Abstract

Light plays a crucial role throughout the life cycle of higher plants modulating various aspects of their growth and development, such as seed germination, leaf differentiation, flowering, and senescence. Plants have thus evolved extremely sensitive mechanisms to continually detect the changing ambient light conditions and transduce the information to the gene expression machinery. The elucidation of this complex information sensing and transduction machinery is fundamental to our understanding of the molecular mechanisms involved in light-regulated plant development.

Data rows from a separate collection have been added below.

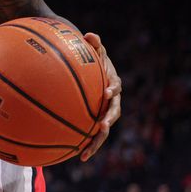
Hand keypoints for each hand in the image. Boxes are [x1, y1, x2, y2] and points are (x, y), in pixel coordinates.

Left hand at [80, 33, 121, 161]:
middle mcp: (111, 102)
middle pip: (113, 113)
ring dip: (96, 142)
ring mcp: (103, 113)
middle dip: (108, 120)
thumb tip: (90, 35)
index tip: (108, 92)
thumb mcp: (95, 51)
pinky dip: (85, 145)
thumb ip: (94, 44)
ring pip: (103, 130)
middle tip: (102, 126)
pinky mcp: (94, 122)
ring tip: (85, 153)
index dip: (113, 90)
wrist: (92, 73)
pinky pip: (91, 135)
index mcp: (113, 84)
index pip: (116, 87)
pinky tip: (75, 156)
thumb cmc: (93, 60)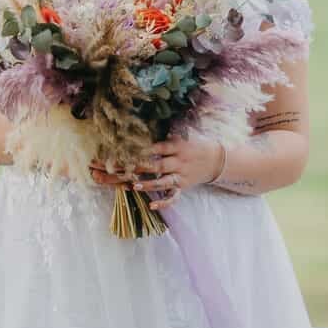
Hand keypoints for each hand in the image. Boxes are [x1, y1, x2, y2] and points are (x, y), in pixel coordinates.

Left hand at [88, 138, 224, 210]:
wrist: (215, 159)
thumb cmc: (193, 144)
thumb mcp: (181, 134)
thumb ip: (164, 131)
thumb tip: (142, 122)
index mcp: (175, 146)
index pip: (154, 147)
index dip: (136, 149)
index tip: (118, 150)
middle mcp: (178, 161)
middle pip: (153, 165)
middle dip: (131, 167)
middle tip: (111, 168)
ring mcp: (180, 176)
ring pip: (163, 181)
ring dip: (147, 184)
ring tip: (132, 185)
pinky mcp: (183, 187)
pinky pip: (174, 196)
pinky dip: (164, 201)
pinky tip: (151, 205)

The last decade has witnessed an immense upsurge in information in this regard and the mechanism of photosensory perception and phototransduction is turning out to be quite intricate, involving an array of cellular effectors and biochemical messengers. The analysis of photomorphogenic mutants, predominantly of Arabidopsis, has revealed interesting facts, not only about the intricacies of light signaling circuitry, but also about the multiplicity of the photoreceptors and their specialized or overlapping photosensory functions. In addition, these studies have also highlighted, and in some cases even redefined, the role of conventional plant growth regulators in modulating photomorphogenic development. Employing standard recombinant DNA techniques, substantial information has also become available about the regulatory cis-acting DNA sequences that make a gene amenable to light control and the trans-acting protein factors that can potentially interact with these cis-acting sequences on receiving the signal from the upstream transduction components. The information available to date on these emerging trends in photomorphogenesis research has been summarized and critically evaluated in this review.